── DATA TO USE

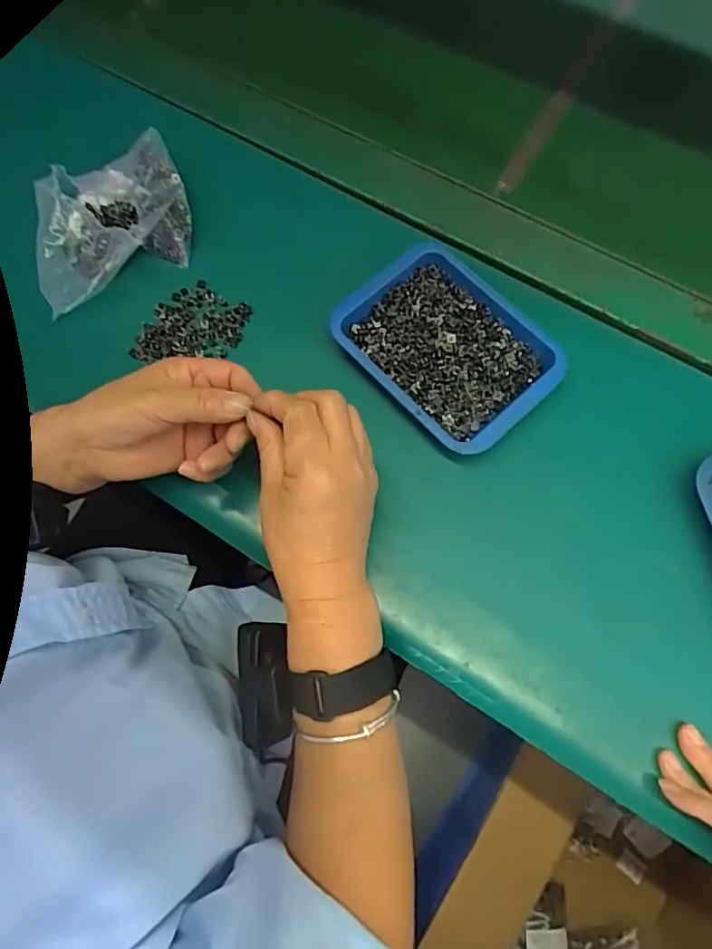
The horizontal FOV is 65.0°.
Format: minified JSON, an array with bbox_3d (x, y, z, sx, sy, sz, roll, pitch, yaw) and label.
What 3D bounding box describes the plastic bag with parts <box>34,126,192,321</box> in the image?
[{"bbox_3d":[-0.204,-0.208,0.455,0.138,0.045,0.125,-27,74,-6],"label":"plastic bag with parts"}]

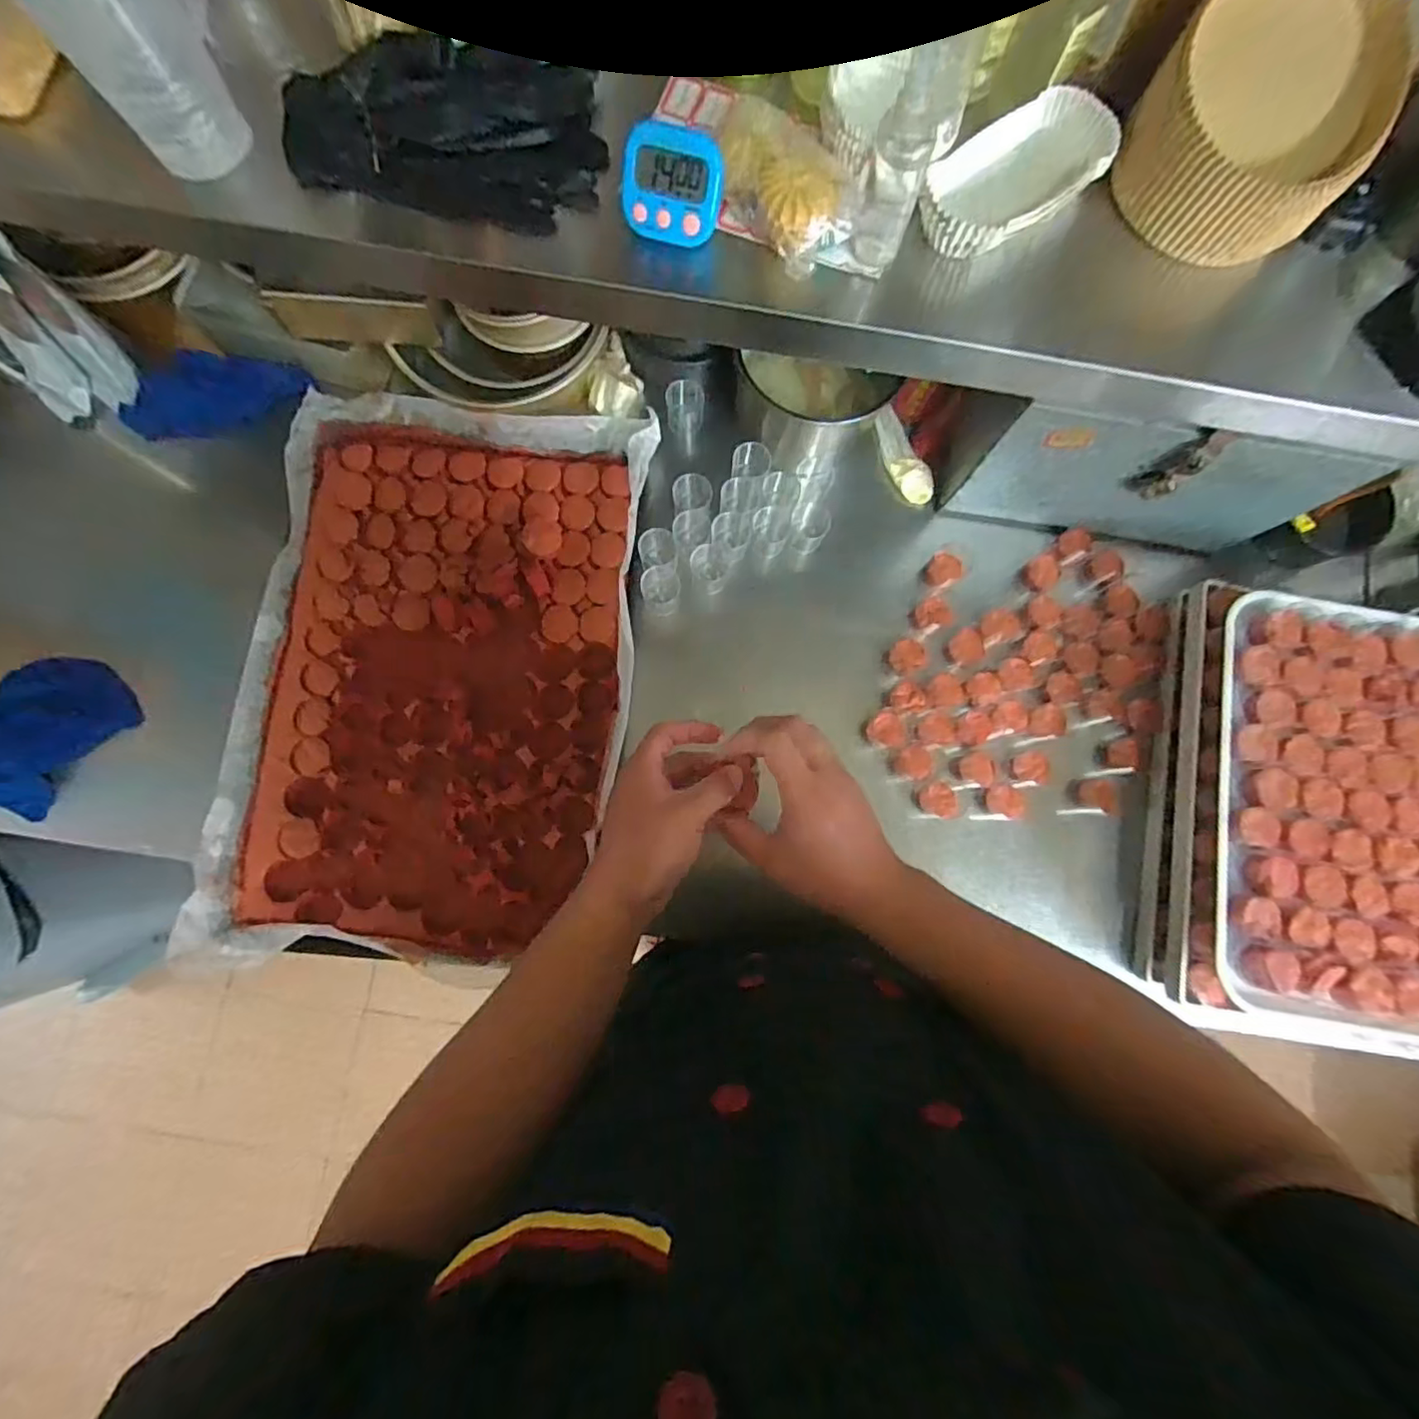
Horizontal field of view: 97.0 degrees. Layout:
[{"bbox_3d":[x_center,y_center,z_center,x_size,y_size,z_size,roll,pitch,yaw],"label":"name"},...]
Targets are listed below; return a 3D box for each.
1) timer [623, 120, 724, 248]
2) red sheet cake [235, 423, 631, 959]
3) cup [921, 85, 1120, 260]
[{"bbox_3d":[-0.025,-0.363,0.436,0.067,0.063,0.013,10,37,-3],"label":"timer"},{"bbox_3d":[-0.290,-0.039,0.702,0.360,0.019,0.556,6,81,-2],"label":"red sheet cake"},{"bbox_3d":[0.224,-0.395,0.467,0.169,0.034,0.084,-37,85,-7],"label":"cup"}]

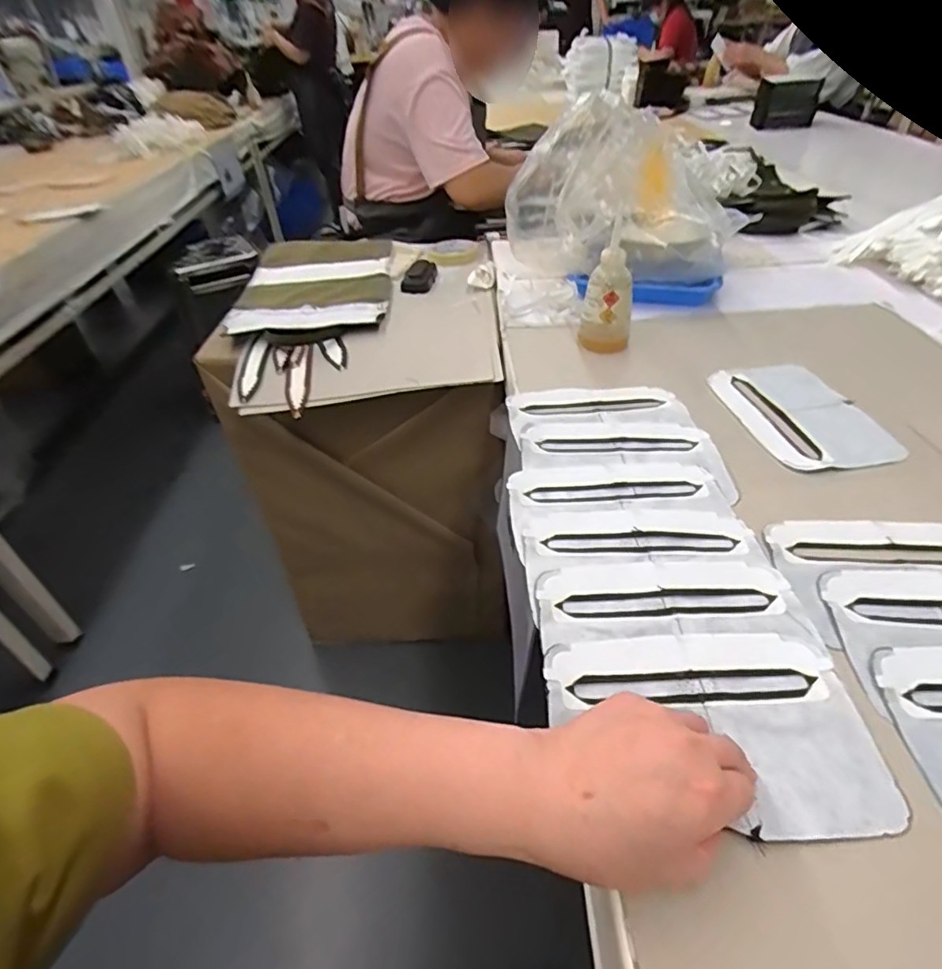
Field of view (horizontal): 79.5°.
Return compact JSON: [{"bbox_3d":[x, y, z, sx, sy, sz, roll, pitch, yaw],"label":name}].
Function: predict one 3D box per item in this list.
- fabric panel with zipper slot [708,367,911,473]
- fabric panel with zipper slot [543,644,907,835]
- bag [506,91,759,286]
[{"bbox_3d":[0.364,-0.079,0.631,0.133,0.006,0.198,-7,39,-3],"label":"fabric panel with zipper slot"},{"bbox_3d":[0.150,0.152,0.356,0.194,0.006,0.123,-1,40,-1],"label":"fabric panel with zipper slot"},{"bbox_3d":[0.254,-0.463,0.895,0.310,0.196,0.277,23,47,29],"label":"bag"}]

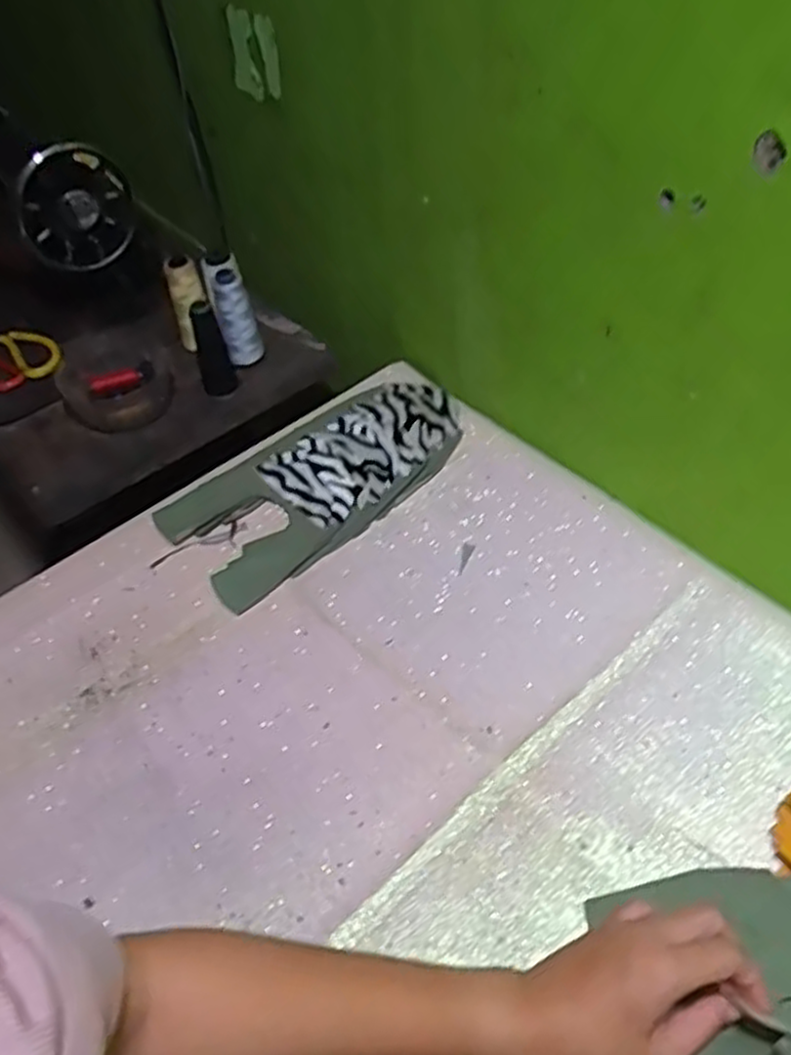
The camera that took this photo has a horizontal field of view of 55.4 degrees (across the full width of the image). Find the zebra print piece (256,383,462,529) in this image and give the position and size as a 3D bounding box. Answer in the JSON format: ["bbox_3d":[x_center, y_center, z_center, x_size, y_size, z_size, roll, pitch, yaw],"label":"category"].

────

▶ [WHAT IS EXPECTED]
All the records need to be set down word for word, with the images left out.

▶ [EXPECTED ANSWER]
The horizontal FOV is 65.0°.
Format: minified JSON, an array with bbox_3d (x, y, z, sx, sy, sz, roll, pitch, yaw) and label.
What 3D bounding box describes the plastic bag with parts <box>34,126,192,321</box> in the image?
[{"bbox_3d":[-0.204,-0.208,0.455,0.138,0.045,0.125,-27,74,-6],"label":"plastic bag with parts"}]

Horizontal field of view: 97.0 degrees. Layout:
[{"bbox_3d":[x_center,y_center,z_center,x_size,y_size,z_size,roll,pitch,yaw],"label":"name"},...]
Targets are listed below; return a 3D box for each.
1) timer [623, 120, 724, 248]
2) red sheet cake [235, 423, 631, 959]
3) cup [921, 85, 1120, 260]
[{"bbox_3d":[-0.025,-0.363,0.436,0.067,0.063,0.013,10,37,-3],"label":"timer"},{"bbox_3d":[-0.290,-0.039,0.702,0.360,0.019,0.556,6,81,-2],"label":"red sheet cake"},{"bbox_3d":[0.224,-0.395,0.467,0.169,0.034,0.084,-37,85,-7],"label":"cup"}]

Field of view (horizontal): 79.5°.
Return compact JSON: [{"bbox_3d":[x, y, z, sx, sy, sz, roll, pitch, yaw],"label":name}].
Function: predict one 3D box per item in this list.
- fabric panel with zipper slot [708,367,911,473]
- fabric panel with zipper slot [543,644,907,835]
- bag [506,91,759,286]
[{"bbox_3d":[0.364,-0.079,0.631,0.133,0.006,0.198,-7,39,-3],"label":"fabric panel with zipper slot"},{"bbox_3d":[0.150,0.152,0.356,0.194,0.006,0.123,-1,40,-1],"label":"fabric panel with zipper slot"},{"bbox_3d":[0.254,-0.463,0.895,0.310,0.196,0.277,23,47,29],"label":"bag"}]

The camera that took this photo has a horizontal field of view of 55.4 degrees (across the full width of the image). Find the zebra print piece (256,383,462,529) in this image and give the position and size as a 3D bounding box. Answer in the JSON format: ["bbox_3d":[x_center, y_center, z_center, x_size, y_size, z_size, roll, pitch, yaw],"label":"category"].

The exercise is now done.